Multimodal distributions can be obtained by introducing

discrete latent variables (mixtures of Gaussians)

Introduction of continuous latent variables leads to

models in which the number of free parameters can be

controlled independently of the dimensionality D of the

data space while still allowing the model to capture the

dominant correlations in the data set.

These two approaches can be combined leading to

hierarchical models useful in many applications.

In probabilistic models of images, we often use the

Gaussian version of the Markov random field.

It is a Gaussian distribution over the joint space of pixel

intensities

It is tractable because of the structure imposed for the

spatial organization of the pixels.

Similarly, the linear dynamical system used to model time

series data for tracking, is also a joint Gaussian distribution

over a large number of observed and hidden variables.

It is tractable due to the structure imposed on the

distribution.

Graphical models are often used to introduce the

structure for such complex models.

The Multivariate Gaussian

Documents

Transcript of The Multivariate Gaussian

The Multivariate Gaussian Jian Zhao. Outline What is multivariate Gaussian? Parameterizations Mathematical Preparation Joint distributions, Marginalization.
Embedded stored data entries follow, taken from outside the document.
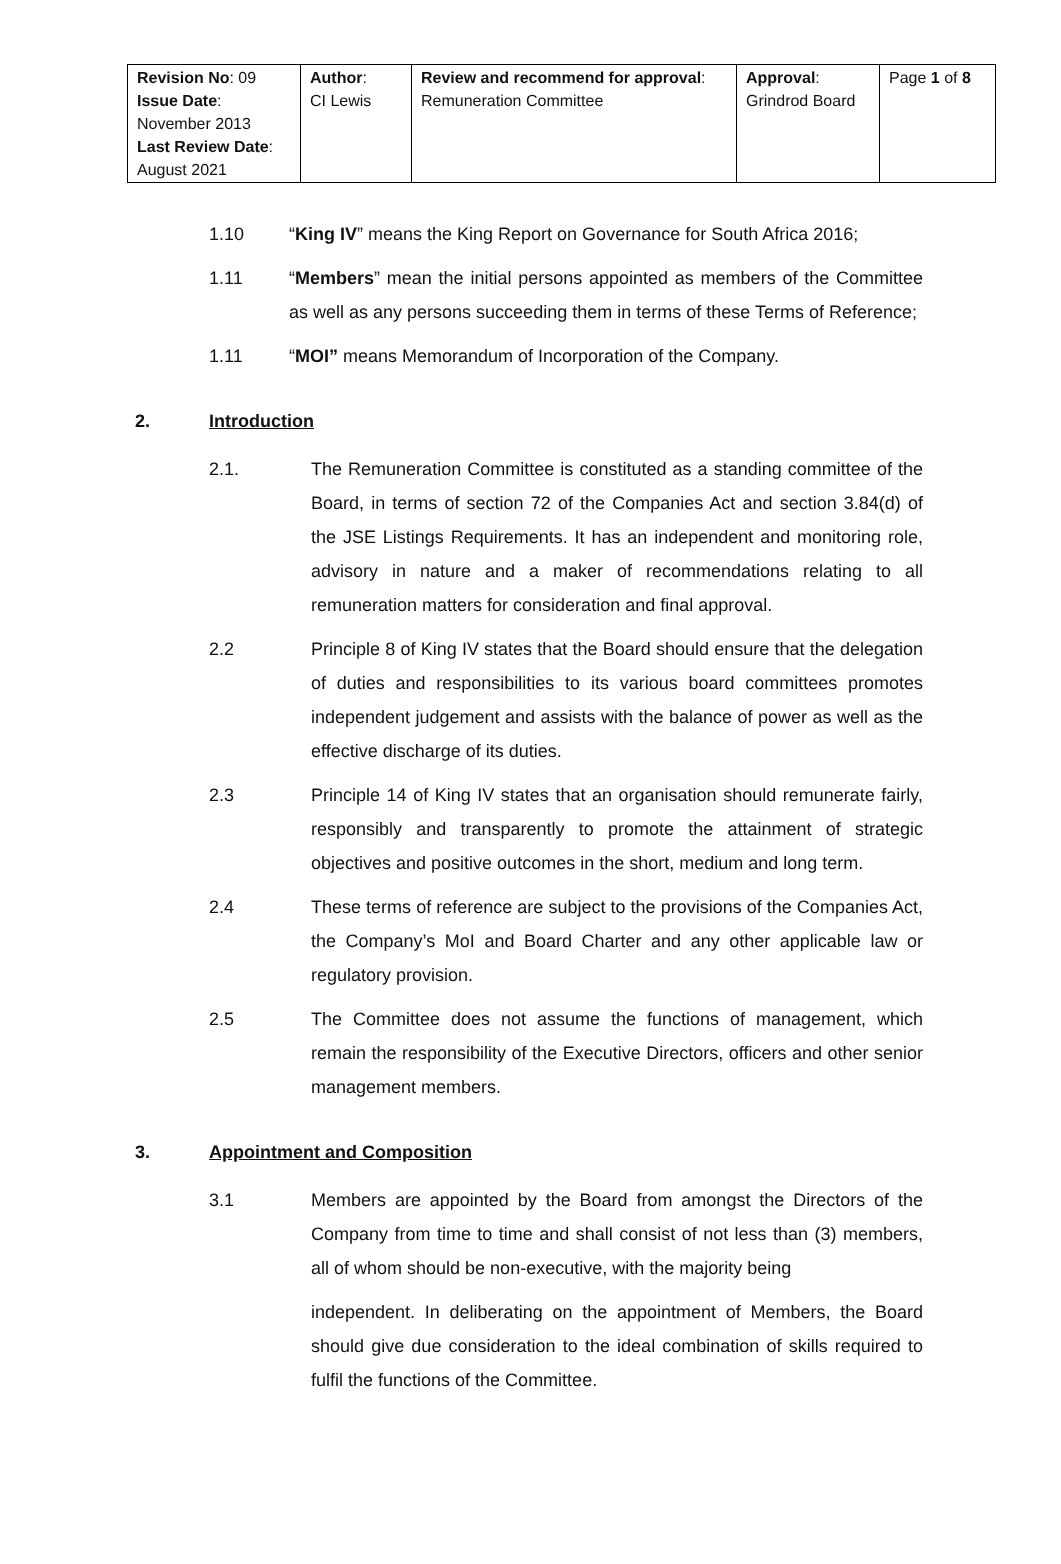| Revision No : 09 Issue Date : November 2013 Last Review Date : August 2021 | Author : CI Lewis | Review and recommend for approval : Remuneration Committee | Approval : Grindrod Board | Page 1 of 8 |
1.10 “King IV” means the King Report on Governance for South Africa 2016;
1.11 “Members” mean the initial persons appointed as members of the Committee as well as any persons succeeding them in terms of these Terms of Reference;
1.11 “MOI” means Memorandum of Incorporation of the Company.
2. Introduction
2.1. The Remuneration Committee is constituted as a standing committee of the Board, in terms of section 72 of the Companies Act and section 3.84(d) of the JSE Listings Requirements. It has an independent and monitoring role, advisory in nature and a maker of recommendations relating to all remuneration matters for consideration and final approval.
2.2 Principle 8 of King IV states that the Board should ensure that the delegation of duties and responsibilities to its various board committees promotes independent judgement and assists with the balance of power as well as the effective discharge of its duties.
2.3 Principle 14 of King IV states that an organisation should remunerate fairly, responsibly and transparently to promote the attainment of strategic objectives and positive outcomes in the short, medium and long term.
2.4 These terms of reference are subject to the provisions of the Companies Act, the Company’s MoI and Board Charter and any other applicable law or regulatory provision.
2.5 The Committee does not assume the functions of management, which remain the responsibility of the Executive Directors, officers and other senior management members.
3. Appointment and Composition
3.1 Members are appointed by the Board from amongst the Directors of the Company from time to time and shall consist of not less than (3) members, all of whom should be non-executive, with the majority being
independent. In deliberating on the appointment of Members, the Board should give due consideration to the ideal combination of skills required to fulfil the functions of the Committee.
Gaussian Processes for Big Data Problemsmpd37/teaching/tutorials/2015-04-14-mlss.pdf · 4/14/2015 · Gaussian Processes Marc Deisenroth @MLSS, 14 April 2015 9. Sampling from a Multivariate

Gaussian Processes - Imperial College Londondfg/ProbabilisticInference/GaussianProce… · A Gaussian process is a generalization of a multivariate Gaussian distribution to inﬁnitely

Multivariate Gaussian and Student-t process regression for ... · Matrix-variate Gaussian and Student-t distributions have many useful properties, as discussed in the studies [10,

Mapping Multiple Multivariate Gaussian Random …conferenze.dei.polimi.it/FPL2010/presentations/T1_C_3.pdf · Mapping Multiple Multivariate Gaussian Random Number Generators ... •Acceleration

Learning from Data: Gaussian Mixture Models · Gaussian Mixture Models Reminder: Class Conditional Classiﬁcation I Have real valued multivariate data, along with class label for

Multivariate Gaussian Process Regression for Portfolio ...math.iit.edu/~mdixon7/multivariate-gaussian-process_DC.pdf · Multivariate Gaussian Process Regression for Portfolio Risk

Transformation-based Nonparametric Estimation of Multivariate … · 2013. 3. 9. · the Gaussian kernel. For multivariate densities, the product kernel, which is the product of univariate

Gaussian Processes: An Introduction · Gaussian Processes De nition. A Gaussian process fZ tg, (t 2T) is a stochastic process, each subset of fZ tgforming a (multivariate) Gaussian.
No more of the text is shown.